Given passage:
▬▬▬▬▬▬
On Fri, Aug 13, 2010 at 10:22:30AM +0200, Robert Richter wrote:
> On 13.08.10 00:37:48, Frederic Weisbecker wrote:
> 
> > > 
> > > ... but this will not work. You have to mark the *absolute* nmi number
> > > here. If you only raise a flag, the next unknown nmi will be dropped,
> > > every.
> > 
> > 
> > 
> > Isn't it what we want? Only the next unknown nmi gets dropped.
> > 
> > 
> > 
> > 
> > > Because, in between there could have been other nmis that
> > > stopped the chain and thus the 'unknown' path is not executed.
> > 
> > 
> > 
> > I'm not sure what you mean here. Are you thinking about a third
> > NMI source that triggers while we are still handling the first
> > NMI in the back to back sequence?
> > 
> > 
> > 
> > > The trick in my patch is that you *know*, which nmi you want to skip.
> > 
> > 
> > Well with the flag you also know which nmi you want to skip.
> 
> We cannot assume that all cpus have the same behavior here. Imagine a
> cpu that handles 2 counters and *does not* trigger a back-to-back
> nmi. With flags only implemented, the next unknown nmi will be dropped
> anyway, no matter when it fires. We have to check the nmi sequence.



I'd expect it to be an ABI. NMIs can't nest, but if one triggers while
servicing another, it should trigger right after (once we "iret", which
reenables NMIs).

But I haven't checked intel or amd documentation about that.
▬▬▬▬▬▬
What needs to be done: Reproduce the entire email thread about dropping unknown NMIs word for word. The lines that come next aren't needed.

Extracted information:
▬▬▬▬▬▬
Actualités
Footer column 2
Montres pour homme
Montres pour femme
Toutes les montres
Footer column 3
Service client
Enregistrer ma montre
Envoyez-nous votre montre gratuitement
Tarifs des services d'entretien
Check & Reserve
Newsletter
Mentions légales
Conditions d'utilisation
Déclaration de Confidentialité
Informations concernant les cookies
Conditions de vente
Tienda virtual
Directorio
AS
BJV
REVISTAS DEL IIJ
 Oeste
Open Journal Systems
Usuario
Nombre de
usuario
▬▬▬▬▬▬
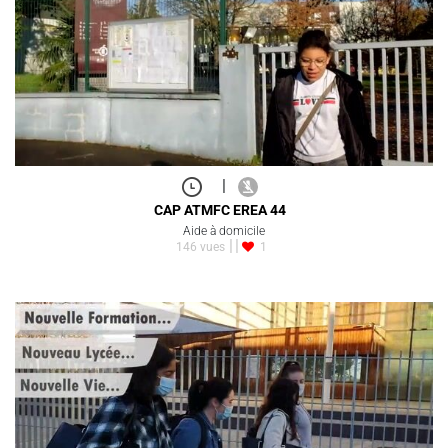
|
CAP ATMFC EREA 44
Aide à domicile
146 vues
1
▬▬▬▬▬▬
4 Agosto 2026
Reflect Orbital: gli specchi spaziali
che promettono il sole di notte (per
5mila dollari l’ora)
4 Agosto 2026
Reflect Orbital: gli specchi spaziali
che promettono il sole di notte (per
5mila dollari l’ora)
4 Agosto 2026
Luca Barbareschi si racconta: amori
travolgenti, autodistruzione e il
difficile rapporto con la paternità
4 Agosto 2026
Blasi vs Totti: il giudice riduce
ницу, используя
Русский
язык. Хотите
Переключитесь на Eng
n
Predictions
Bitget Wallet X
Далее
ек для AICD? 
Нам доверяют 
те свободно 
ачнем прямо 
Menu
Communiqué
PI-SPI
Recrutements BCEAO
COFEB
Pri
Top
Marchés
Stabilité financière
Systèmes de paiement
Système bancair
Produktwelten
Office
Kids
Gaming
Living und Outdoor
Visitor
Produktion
▬▬▬▬▬▬
Answer to the problem:
On Fri, Aug 13, 2010 at 10:22:30AM +0200, Robert Richter wrote:
> On 13.08.10 00:37:48, Frederic Weisbecker wrote:
> 
> > > 
> > > ... but this will not work. You have to mark the *absolute* nmi number
> > > here. If you only raise a flag, the next unknown nmi will be dropped,
> > > every.
> > 
> > 
> > 
> > Isn't it what we want? Only the next unknown nmi gets dropped.
> > 
> > 
> > 
> > 
> > > Because, in between there could have been other nmis that
> > > stopped the chain and thus the 'unknown' path is not executed.
> > 
> > 
> > 
> > I'm not sure what you mean here. Are you thinking about a third
> > NMI source that triggers while we are still handling the first
> > NMI in the back to back sequence?
> > 
> > 
> > 
> > > The trick in my patch is that you *know*, which nmi you want to skip.
> > 
> > 
> > Well with the flag you also know which nmi you want to skip.
> 
> We cannot assume that all cpus have the same behavior here. Imagine a
> cpu that handles 2 counters and *does not* trigger a back-to-back
> nmi. With flags only implemented, the next unknown nmi will be dropped
> anyway, no matter when it fires. We have to check the nmi sequence.



I'd expect it to be an ABI. NMIs can't nest, but if one triggers while
servicing another, it should trigger right after (once we "iret", which
reenables NMIs).

But I haven't checked intel or amd documentation about that.